8. The sample analyzer according to claim 7, characterized in that, The controller is further configured to: determine the concentration of the analyte in the sample based on the blood clotting time, calibration curve and concentration parameters output by the sample, wherein the calibration curve is a curve obtained after performing detection in the detection device based on a multi-level calibrator of known concentration, wherein the blood clotting time of the first level calibrator is greater than T0 and the blood clotting time of the second level calibrator is less than T0.

9. The sample analyzer according to claim 7, characterized in that, The total volume of the first reaction solution is equal to the total volume of the second reaction solution.

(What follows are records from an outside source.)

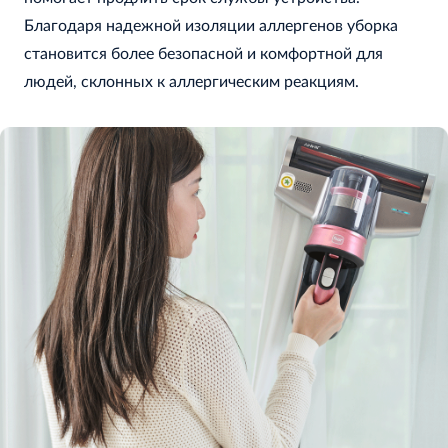
Благодаря надежной изоляции аллергенов уборка
становится более безопасной и комфортной для
людей, склонных к аллергическим реакциям.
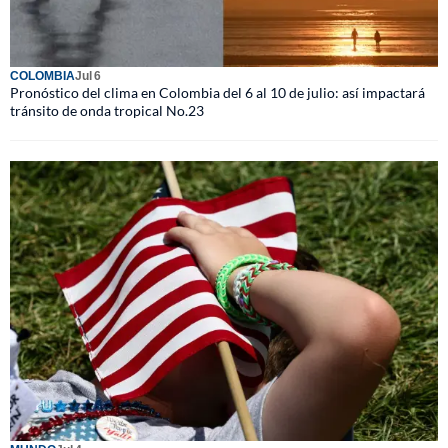
COLOMBIA
Jul 6
Pronóstico del clima en Colombia del 6 al 10 de julio: así impactará
tránsito de onda tropical No.23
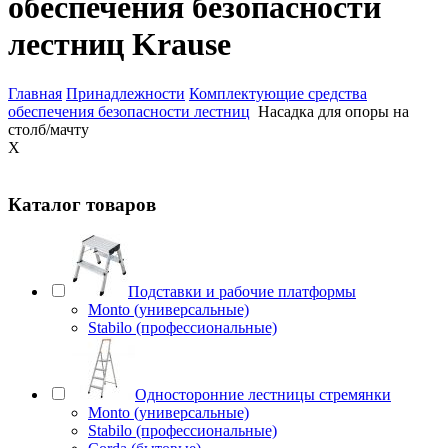
обеспечения безопасности
лестниц Krause
Главная
Принадлежности
Комплектующие средства
обеспечения безопасности лестниц
Насадка для опоры на
столб/мачту
X
Каталог товаров
Подставки и рабочие платформы
Monto (универсальные)
Stabilo (профессиональные)
Односторонние лестницы стремянки
Monto (универсальные)
Stabilo (профессиональные)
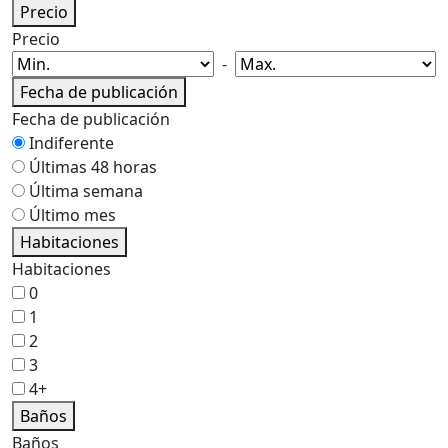
Precio
Precio
-
Fecha de publicación
Fecha de publicación
Indiferente
Últimas 48 horas
Última semana
Último mes
Habitaciones
Habitaciones
0
1
2
3
4+
Baños
Baños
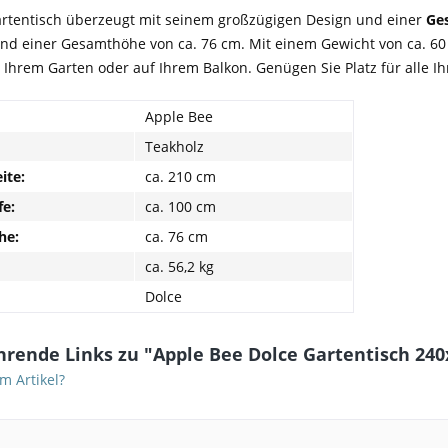
artentisch überzeugt mit seinem großzügigen Design und einer
Ge
nd einer Gesamthöhe von ca. 76 cm. Mit einem Gewicht von ca. 60 k
n Ihrem Garten oder auf Ihrem Balkon. Genügen Sie Platz für alle I
Apple Bee
Teakholz
ite:
ca. 210 cm
fe:
ca. 100 cm
he:
ca. 76 cm
ca. 56,2 kg
Dolce
hrende Links zu "Apple Bee Dolce Gartentisch 24
m Artikel?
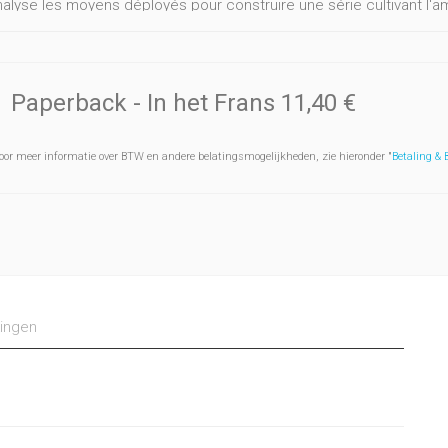
nalyse les moyens déployés pour construire une série cultivant l'am
ie, à la fois progressiste et conservatrice, plaisant aux adolescen
e proposer une oeuvre télévisuelle aussi audacieuse que consens
Paperback
- In het Frans
11,40 €
oor meer informatie over BTW en andere belatingsmogelijkheden, zie hieronder "
Betaling &
ingen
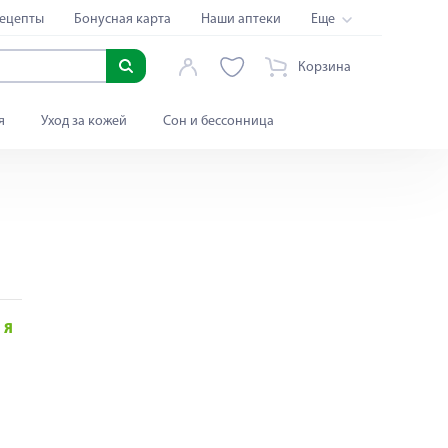
ецепты
Бонусная карта
Наши аптеки
Еще
Корзина
я
Уход за кожей
Сон и бессонница
Я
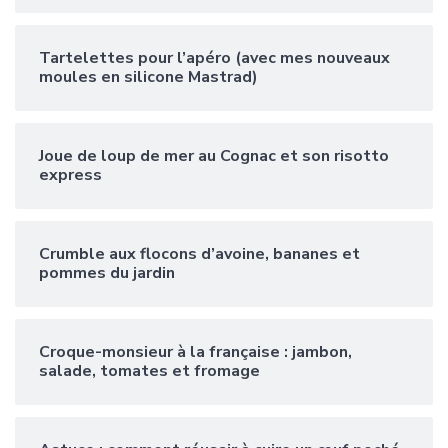
Tartelettes pour l’apéro (avec mes nouveaux
moules en silicone Mastrad)
Joue de loup de mer au Cognac et son risotto
express
Crumble aux flocons d’avoine, bananes et
pommes du jardin
Croque-monsieur à la française : jambon,
salade, tomates et fromage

10. A method for detecting blood clotting time, said method being applied to a sample analyzer, characterized in that, The method includes: The sample and reaction reagents are placed in a reaction container with magnetic beads and mixed to form the first reaction solution; The first reaction solution in the reaction vessel is detected. During the detection process, a driving electromagnetic field is periodically applied to the reaction vessel, and each cycle has an average power. During the detection process from 0 to T0, the magnetic beads are driven to oscillate within the reaction container with a first average power. During the detection process from T0 to T1, the magnetic beads are driven to oscillate within the reaction container with a second average power. The reaction end time is determined based on the amplitude of the magnetic beads in the reaction container from 0 to T1, and the blood coagulation time of the sample is output. The second average power is lower than the first average power.

11. The method according to claim 10, characterized in that, The second average power is 50% to 90% of the first average power.

12. The method according to claim 10, characterized in that, The method further includes determining the concentration of the analyte in the sample based on the blood clotting time and calibration curve corresponding to the sample, wherein the calibration curve is a curve obtained after detection based on a multi-level calibrator of known concentration, wherein the blood clotting time of the first level calibrator is greater than T0, and the blood clotting time of the second level calibrator is less than T0.

13. The method according to claim 10, characterized in that, The method further includes: judging the reaction progress based on the amplitude of the magnetic bead in the reaction vessel at time 0-T1; if the reaction ends, stopping the oscillation of the magnetic bead at the time of reaction end; otherwise, stopping the oscillation of the magnetic bead at time T1 and outputting a reaction abnormality signal.

14. The sample analyzer according to claim 12, characterized in that, The T0 is greater than or equal to the blood clotting time corresponding to the lowest concentration of the analyte in the sample that can be detected when the first average power is used for detection.